Exercice écrit 1
Recopiez, dans le texte sur les intérêts particuliers, le passage allant de « Il en est de » jusqu'à « d'atteindre leurs objectifs. ».
Exercice écrit 2
D'après le texte sur les intérêts particuliers, sur quoi repose l'évaluation du boss garant de l'intérêt général ?
Exercice écrit 3
Poursuivez le texte sur les intérêts particuliers à la suite de sa dernière phrase.

Texte à lire

════════════════════

Comme les politiques, les dirigeants surpondèrent l'intérêt particulier à court terme, car c'est à la source de leur évaluation.

La COP 28 est mieux partie que prévu. Pour autant, on y retrouve une fois de plus le ballet des confrontations des intérêts de chaque état. Chacun vient défendre une représentation du sujet qui n'est sous-tendue que par ses besoins propres comme, par exemple l'usage du charbon.

Autrement dit, les intérêts particuliers à court terme guident chacun des acteurs qui négocient pour obtenir un peu plus ou bloquer ce qui les dérange.

Il en est de même dans l'entreprise. Chacun des patrons de branche ou de filiale a tendance à ne voir que ce qui profite à son périmètre et tente de le faire valoir pour se gagner quelques marges de manoeuvre.

La grande différence est qu'il y a, au-dessus, un boss garant de l'intérêt général. Sa propre évaluation se fait sur l'optimisation du fonctionnement de l'ensemble. Il pose un cadre et assure lui-même les arbitrages qui garantissent au mieux la dynamique de l'ensemble. Ce qui suppose un savant dosage entre, d'un côté, un souci d'efficacité et, de l'autre, celui d'équité.

Chacun, à un moment, devra accepter des concessions qui seront d'autant plus mal vécues par ses propres équipes qu'elles vont à l'encontre des paramètres qui leur permet d'atteindre leurs objectifs.

════════════════════

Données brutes
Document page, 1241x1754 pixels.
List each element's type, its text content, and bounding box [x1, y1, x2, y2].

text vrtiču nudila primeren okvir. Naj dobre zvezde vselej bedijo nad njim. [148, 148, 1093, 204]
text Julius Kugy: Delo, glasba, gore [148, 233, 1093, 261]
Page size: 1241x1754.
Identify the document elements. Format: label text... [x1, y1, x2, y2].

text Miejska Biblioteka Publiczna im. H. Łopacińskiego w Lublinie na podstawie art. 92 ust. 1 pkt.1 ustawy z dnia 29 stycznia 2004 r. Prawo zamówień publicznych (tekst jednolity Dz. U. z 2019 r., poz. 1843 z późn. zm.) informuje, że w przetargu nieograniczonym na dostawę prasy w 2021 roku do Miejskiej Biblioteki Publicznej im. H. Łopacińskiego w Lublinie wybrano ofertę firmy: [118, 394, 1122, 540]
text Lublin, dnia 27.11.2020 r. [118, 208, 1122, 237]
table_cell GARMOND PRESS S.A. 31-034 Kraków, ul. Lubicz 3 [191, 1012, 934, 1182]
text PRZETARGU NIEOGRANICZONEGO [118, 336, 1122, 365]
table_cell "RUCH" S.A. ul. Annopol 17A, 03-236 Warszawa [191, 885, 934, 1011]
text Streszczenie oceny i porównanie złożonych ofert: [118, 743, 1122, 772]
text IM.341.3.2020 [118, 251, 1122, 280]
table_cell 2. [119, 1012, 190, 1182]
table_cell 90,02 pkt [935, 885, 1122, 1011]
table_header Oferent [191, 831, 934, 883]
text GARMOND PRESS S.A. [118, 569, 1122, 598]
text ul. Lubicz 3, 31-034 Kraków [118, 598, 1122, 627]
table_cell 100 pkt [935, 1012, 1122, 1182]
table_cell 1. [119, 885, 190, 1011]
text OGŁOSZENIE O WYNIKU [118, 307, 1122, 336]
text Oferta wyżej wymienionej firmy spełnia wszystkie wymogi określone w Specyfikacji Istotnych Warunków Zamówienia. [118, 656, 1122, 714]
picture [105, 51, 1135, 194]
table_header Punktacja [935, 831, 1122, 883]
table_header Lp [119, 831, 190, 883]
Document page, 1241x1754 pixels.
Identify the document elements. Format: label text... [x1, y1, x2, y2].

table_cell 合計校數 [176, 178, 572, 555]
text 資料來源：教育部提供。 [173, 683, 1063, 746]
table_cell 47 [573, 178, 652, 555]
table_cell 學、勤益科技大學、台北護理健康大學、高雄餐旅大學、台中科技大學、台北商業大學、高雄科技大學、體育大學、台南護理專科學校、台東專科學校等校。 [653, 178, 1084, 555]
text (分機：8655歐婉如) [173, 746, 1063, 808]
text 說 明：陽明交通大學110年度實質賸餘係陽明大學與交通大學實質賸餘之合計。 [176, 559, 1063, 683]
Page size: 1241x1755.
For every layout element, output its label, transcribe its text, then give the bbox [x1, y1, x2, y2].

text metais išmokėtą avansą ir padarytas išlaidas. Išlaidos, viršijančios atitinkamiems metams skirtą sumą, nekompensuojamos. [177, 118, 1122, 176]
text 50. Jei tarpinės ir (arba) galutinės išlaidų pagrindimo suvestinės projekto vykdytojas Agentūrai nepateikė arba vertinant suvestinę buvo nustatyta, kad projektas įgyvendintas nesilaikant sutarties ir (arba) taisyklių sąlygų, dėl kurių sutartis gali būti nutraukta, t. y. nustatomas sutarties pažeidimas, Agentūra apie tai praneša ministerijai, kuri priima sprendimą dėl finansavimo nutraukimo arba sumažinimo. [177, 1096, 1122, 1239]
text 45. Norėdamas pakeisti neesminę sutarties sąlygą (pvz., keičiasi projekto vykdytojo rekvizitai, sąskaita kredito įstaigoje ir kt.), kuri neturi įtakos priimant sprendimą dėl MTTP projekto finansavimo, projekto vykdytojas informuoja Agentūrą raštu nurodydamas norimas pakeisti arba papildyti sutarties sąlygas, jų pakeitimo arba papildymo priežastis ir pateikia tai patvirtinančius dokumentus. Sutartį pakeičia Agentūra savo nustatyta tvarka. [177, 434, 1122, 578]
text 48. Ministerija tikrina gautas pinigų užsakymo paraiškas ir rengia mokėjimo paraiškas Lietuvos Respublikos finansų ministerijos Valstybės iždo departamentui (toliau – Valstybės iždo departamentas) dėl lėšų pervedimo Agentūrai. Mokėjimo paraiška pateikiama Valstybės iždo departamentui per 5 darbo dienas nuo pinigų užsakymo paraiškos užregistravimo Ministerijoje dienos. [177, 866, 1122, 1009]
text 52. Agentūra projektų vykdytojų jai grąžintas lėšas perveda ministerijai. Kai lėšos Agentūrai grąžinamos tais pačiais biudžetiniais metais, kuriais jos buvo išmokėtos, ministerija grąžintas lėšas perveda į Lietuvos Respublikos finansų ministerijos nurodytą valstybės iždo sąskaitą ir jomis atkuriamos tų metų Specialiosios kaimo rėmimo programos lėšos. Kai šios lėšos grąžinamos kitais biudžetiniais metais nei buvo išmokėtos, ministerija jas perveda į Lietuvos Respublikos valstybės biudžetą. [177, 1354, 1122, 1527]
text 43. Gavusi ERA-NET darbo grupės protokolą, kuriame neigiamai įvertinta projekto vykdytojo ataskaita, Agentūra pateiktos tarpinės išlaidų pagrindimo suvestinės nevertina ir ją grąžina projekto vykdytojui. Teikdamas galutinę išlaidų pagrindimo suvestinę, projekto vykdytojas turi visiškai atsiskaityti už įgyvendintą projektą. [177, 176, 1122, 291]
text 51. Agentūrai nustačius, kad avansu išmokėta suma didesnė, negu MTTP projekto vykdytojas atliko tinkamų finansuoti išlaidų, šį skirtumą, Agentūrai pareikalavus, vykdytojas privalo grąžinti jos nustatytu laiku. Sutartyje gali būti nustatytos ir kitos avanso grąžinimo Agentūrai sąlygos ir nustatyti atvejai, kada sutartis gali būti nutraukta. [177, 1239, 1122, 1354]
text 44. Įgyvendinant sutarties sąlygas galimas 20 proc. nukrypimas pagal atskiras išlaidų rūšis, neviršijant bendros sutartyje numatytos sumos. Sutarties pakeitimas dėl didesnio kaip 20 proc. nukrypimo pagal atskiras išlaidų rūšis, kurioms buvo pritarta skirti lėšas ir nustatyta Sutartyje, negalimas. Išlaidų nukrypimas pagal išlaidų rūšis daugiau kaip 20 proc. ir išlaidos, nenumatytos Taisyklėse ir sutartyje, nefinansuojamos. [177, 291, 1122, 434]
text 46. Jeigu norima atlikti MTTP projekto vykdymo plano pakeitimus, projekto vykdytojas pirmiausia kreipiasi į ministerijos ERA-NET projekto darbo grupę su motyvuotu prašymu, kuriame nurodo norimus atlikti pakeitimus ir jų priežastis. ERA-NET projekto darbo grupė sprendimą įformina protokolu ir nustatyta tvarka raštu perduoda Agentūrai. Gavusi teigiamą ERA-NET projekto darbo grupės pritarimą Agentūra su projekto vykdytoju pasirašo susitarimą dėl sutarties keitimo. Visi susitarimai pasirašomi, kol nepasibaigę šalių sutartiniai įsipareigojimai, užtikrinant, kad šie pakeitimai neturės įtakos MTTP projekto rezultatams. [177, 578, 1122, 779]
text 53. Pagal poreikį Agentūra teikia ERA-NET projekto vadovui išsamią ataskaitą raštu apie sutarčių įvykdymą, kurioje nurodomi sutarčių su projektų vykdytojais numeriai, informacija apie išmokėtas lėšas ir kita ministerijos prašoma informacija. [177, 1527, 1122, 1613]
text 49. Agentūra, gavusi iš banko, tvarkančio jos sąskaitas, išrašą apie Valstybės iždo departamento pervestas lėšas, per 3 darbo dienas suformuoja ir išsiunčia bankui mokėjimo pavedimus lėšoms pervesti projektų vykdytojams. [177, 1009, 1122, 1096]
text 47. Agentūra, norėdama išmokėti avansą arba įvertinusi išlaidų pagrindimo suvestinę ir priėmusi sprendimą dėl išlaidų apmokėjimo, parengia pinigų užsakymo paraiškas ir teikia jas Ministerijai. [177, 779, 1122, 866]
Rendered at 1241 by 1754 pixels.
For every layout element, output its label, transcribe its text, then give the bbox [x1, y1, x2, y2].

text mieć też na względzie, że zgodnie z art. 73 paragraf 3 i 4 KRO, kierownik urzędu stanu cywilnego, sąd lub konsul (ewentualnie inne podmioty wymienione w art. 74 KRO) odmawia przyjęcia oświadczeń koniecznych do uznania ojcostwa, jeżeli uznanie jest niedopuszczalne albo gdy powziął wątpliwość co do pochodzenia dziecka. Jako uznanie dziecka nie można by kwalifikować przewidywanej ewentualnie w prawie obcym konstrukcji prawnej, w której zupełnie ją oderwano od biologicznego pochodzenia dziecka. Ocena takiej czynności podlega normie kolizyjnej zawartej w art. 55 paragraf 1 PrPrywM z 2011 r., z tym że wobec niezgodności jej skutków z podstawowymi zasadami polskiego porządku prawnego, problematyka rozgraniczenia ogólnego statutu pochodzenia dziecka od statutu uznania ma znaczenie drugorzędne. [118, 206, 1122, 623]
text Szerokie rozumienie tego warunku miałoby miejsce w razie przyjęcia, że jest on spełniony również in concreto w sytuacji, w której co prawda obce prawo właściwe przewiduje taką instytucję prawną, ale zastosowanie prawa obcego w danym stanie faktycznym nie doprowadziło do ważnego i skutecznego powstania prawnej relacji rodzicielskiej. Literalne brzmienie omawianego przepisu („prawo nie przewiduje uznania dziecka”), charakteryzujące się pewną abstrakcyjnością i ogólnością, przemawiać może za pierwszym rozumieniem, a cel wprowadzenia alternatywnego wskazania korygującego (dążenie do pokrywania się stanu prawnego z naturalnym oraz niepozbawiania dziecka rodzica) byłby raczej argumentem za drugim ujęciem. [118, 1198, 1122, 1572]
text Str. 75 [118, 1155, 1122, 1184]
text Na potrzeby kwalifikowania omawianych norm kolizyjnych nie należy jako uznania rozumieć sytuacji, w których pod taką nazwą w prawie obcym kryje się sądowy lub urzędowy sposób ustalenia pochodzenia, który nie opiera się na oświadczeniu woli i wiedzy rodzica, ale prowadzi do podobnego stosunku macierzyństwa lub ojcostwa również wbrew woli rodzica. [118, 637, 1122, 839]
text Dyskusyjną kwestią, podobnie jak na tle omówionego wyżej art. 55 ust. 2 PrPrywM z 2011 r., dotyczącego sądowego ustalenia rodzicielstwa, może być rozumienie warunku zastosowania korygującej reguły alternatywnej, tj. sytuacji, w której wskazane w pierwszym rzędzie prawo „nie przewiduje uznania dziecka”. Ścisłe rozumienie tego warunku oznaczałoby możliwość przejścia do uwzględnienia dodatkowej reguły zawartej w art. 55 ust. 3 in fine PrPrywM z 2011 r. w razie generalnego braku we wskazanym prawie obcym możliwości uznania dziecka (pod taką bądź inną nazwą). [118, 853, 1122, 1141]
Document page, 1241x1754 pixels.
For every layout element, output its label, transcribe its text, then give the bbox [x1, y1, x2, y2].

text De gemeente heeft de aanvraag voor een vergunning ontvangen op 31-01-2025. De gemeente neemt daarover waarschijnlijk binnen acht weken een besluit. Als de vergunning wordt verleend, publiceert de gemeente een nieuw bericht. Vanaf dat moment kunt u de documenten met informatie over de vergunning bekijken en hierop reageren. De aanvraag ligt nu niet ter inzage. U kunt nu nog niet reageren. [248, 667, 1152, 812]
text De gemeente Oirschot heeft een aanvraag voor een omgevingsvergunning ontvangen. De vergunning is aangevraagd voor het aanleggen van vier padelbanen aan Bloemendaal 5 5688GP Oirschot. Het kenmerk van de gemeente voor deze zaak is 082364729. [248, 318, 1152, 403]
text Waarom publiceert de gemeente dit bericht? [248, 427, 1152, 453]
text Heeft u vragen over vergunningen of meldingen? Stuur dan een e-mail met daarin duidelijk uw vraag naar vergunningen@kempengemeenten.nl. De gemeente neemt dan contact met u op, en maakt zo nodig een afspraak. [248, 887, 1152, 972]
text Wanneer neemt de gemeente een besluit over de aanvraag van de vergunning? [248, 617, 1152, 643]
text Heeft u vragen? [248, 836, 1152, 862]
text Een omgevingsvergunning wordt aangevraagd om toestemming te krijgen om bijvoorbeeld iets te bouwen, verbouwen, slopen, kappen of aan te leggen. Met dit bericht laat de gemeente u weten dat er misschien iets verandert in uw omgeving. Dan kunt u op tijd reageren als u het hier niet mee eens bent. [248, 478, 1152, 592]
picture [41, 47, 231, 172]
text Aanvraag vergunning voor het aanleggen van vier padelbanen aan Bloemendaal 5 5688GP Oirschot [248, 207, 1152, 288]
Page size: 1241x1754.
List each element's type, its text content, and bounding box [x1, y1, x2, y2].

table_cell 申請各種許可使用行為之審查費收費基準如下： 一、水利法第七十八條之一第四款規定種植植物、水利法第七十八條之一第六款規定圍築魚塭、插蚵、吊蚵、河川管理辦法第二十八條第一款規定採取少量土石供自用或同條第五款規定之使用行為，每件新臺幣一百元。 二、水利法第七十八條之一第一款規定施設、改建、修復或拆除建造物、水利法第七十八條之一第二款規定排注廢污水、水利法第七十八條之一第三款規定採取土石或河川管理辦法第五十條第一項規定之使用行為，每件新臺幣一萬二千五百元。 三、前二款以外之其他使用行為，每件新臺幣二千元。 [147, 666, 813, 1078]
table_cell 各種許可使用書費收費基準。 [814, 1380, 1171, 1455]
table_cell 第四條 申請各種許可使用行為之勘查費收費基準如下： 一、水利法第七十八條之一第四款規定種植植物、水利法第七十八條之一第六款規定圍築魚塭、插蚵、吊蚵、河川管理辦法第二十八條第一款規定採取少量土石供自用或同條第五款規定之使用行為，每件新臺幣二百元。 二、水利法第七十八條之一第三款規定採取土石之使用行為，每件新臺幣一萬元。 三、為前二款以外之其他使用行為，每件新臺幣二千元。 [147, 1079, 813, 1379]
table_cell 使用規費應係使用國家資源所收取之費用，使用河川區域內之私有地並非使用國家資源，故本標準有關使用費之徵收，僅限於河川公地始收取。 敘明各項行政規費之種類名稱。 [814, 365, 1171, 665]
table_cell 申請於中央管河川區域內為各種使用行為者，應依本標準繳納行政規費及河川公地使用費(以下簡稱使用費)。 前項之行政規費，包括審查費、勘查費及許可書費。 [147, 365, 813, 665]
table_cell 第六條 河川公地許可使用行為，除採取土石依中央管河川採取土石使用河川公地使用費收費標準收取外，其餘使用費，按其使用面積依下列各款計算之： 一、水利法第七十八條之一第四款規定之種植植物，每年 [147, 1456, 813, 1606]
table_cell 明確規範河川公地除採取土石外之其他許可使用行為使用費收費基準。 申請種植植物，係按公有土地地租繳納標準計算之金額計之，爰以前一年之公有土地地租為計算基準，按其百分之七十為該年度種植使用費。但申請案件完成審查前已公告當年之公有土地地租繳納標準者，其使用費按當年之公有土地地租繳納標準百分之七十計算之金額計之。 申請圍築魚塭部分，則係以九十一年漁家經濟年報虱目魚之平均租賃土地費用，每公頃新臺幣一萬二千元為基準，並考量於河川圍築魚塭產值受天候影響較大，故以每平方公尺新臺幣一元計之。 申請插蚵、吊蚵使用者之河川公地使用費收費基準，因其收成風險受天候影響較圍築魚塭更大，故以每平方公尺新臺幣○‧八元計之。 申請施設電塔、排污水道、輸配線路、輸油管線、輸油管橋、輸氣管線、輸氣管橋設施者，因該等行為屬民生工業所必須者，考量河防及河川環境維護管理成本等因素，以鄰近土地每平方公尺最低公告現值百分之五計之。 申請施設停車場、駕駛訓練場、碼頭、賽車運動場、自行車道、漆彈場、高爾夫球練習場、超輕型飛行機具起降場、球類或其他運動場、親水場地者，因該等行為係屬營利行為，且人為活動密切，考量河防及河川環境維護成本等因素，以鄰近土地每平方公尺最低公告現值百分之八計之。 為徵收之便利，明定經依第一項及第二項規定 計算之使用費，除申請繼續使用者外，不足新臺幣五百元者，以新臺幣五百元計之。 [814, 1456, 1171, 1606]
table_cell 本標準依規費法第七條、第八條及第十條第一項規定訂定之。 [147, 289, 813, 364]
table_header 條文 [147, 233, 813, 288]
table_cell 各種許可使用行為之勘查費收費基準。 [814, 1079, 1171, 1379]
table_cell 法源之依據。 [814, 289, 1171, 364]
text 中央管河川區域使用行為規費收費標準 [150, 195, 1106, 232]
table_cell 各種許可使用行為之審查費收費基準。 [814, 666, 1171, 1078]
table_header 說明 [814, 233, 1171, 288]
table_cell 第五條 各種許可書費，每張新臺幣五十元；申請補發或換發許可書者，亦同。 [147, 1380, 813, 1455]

════════════════════

Résultat 1
Il en est de même dans l'entreprise. Chacun des patrons de branche ou de filiale a tendance à ne voir que ce qui profite à son périmètre et tente de le faire valoir pour se gagner quelques marges de manoeuvre.

La grande différence est qu'il y a, au-dessus, un boss garant de l'intérêt général. Sa propre évaluation se fait sur l'optimisation du fonctionnement de l'ensemble. Il pose un cadre et assure lui-même les arbitrages qui garantissent au mieux la dynamique de l'ensemble. Ce qui suppose un savant dosage entre, d'un côté, un souci d'efficacité et, de l'autre, celui d'équité.

Chacun, à un moment, devra accepter des concessions qui seront d'autant plus mal vécues par ses propres équipes qu'elles vont à l'encontre des paramètres qui leur permet d'atteindre leurs objectifs.

Résultat 2
Sur l'optimisation du fonctionnement de l'ensemble.

Résultat 3
Un indispensable don des acteurs à la collectivité

Comme les politiques, les dirigeants surpondèrent l'intérêt particulier à court terme, car c'est à la source de leur évaluation. La performance chiffrée de l'année de leur entité reste la mesure de base sur laquelle repose leur rémunération variable. Du reste, il est plus compliqué de prendre en compte ce qu'ils font pour le moyen terme, sans effet immédiat mais important pour l'entreprise dans le futur. Plus encore, leur contribution à l'intérêt général – parfois aux dépens de leurs intérêts particuliers – est difficile à prendre en considération.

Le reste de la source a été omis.